And Senator Susan Collins of Maine, who was among the first Republicans to recognize Mr. Biden's victory, said in a statement on Friday that there was "a right way and a wrong way for the incumbent president to pursue his rights to contest what he perceives as election irregularities."
"The wrong way is to attempt to pressure state election officials," she said. "That undermines the public's faith in our election results without evidence and court rulings to support the allegations."
The criticism also came from other Republicans not known for challenging Mr. Trump. Senator Joni Ernst of Iowa, a member of Mr. McConnell's leadership team, on Thursday called some of the election fraud claims "absolutely outrageous," though she did not fault the president.
Ms. Granger, who was re-elected to represent a conservative district based in Fort Worth, was more direct: She told CNN that she had "great concerns" about what Mr. Trump was doing.
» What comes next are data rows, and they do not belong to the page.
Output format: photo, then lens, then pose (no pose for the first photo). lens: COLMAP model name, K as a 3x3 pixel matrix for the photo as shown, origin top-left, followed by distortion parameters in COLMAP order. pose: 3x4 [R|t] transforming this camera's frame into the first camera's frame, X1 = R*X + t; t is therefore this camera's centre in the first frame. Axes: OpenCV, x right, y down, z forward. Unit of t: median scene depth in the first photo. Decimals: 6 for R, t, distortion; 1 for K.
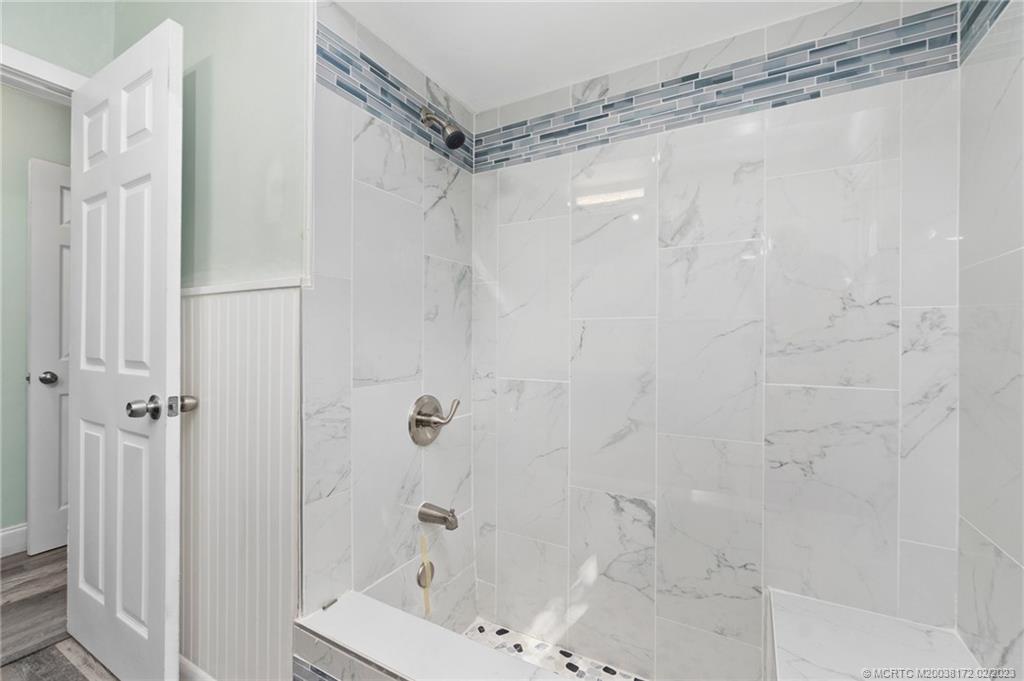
lens RADIAL K [[438.2, 0, 511.1], [0, 438.2, 338.1], [0, 0, 1]] dist [-0.003631, 0.002387]
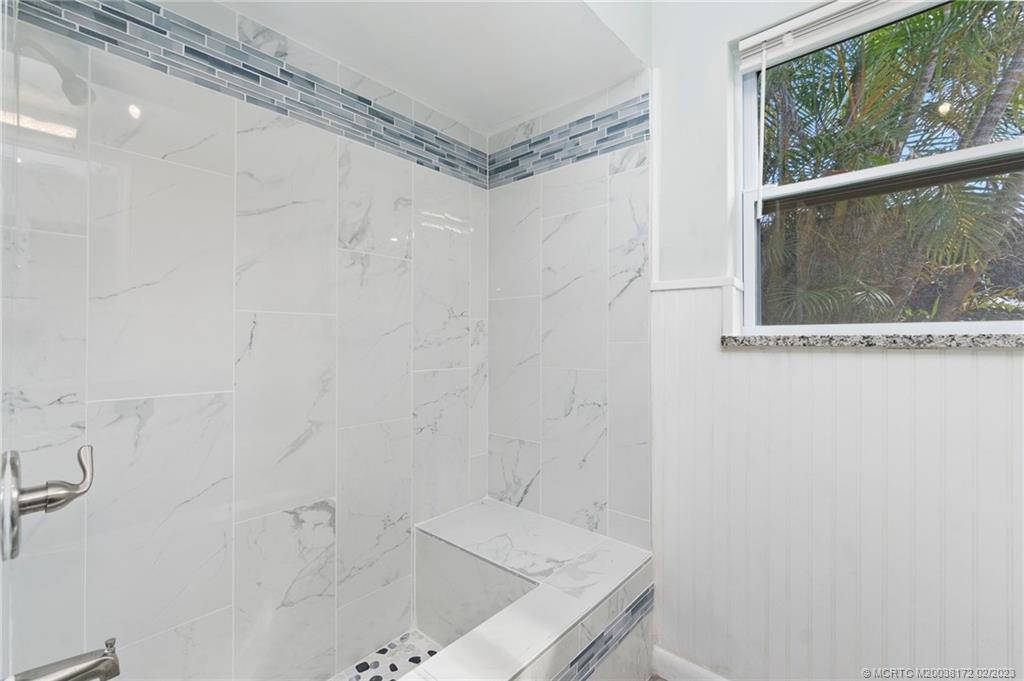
lens RADIAL K [[438.2, 0, 510.1], [0, 438.2, 337.2], [0, 0, 1]] dist [-0.003631, 0.002387]
pose [[0.220170, 0.004787, 0.975450, -0.572845], [-0.003946, 0.999984, -0.004017, 0.006109], [-0.975454, -0.002964, 0.220185, 0.385223]]
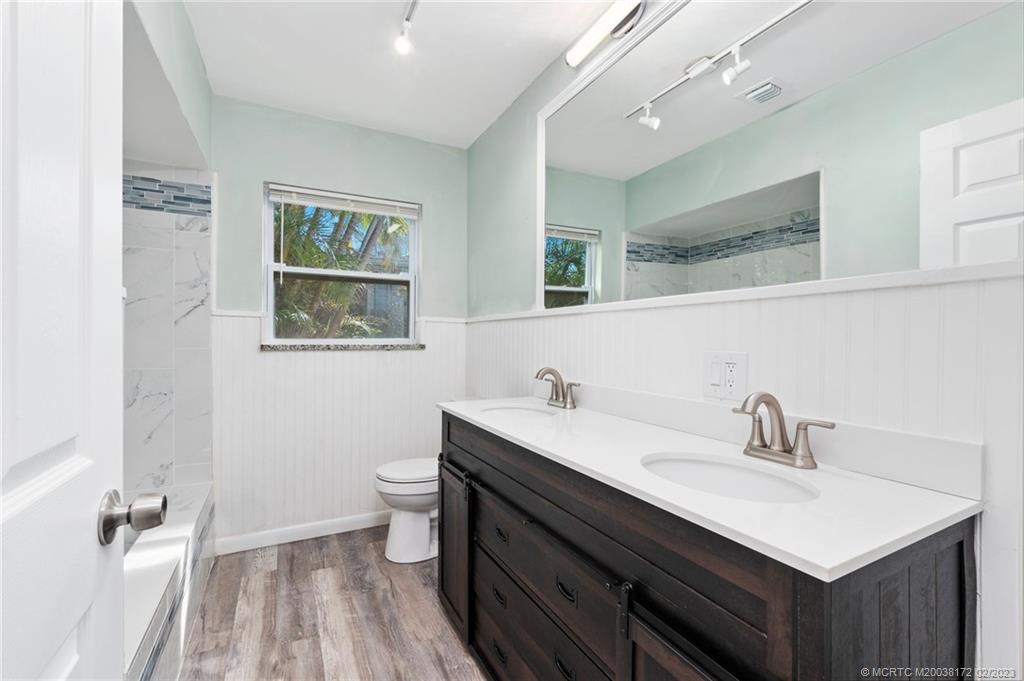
lens RADIAL K [[438.2, 0, 512.2], [0, 438.2, 339.3], [0, 0, 1]] dist [-0.003631, 0.002387]
pose [[-0.831122, 0.001091, 0.556089, -1.419642], [-0.005502, 0.999933, -0.010184, -0.012564], [-0.556063, -0.011523, -0.831061, 1.109874]]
"I think that it's time to move on," she said.
But the most scathing criticism came from lawmakers who had no voter backlash to fear. Representative Paul Mitchell of Michigan, who is retiring, wrote in an op-ed in The Detroit News that Mr. Trump's "continued refusal to acknowledge the election results risks corroding our democracy by literally hollowing it out."
"If we no longer believe in our own system -- with our local elected clerks following the laws -- then our ability to choose our leaders is at fundamental risk, as is our system of governing," he wrote in the piece, which was co-signed by Representative Elissa Slotkin, Democrat of Michigan.
Representative Tom Reed, Republican of New York, suggested that many in his party were torn between the facts and the views of their constituents who believe Mr. Trump's assertions that he was defrauded of victory.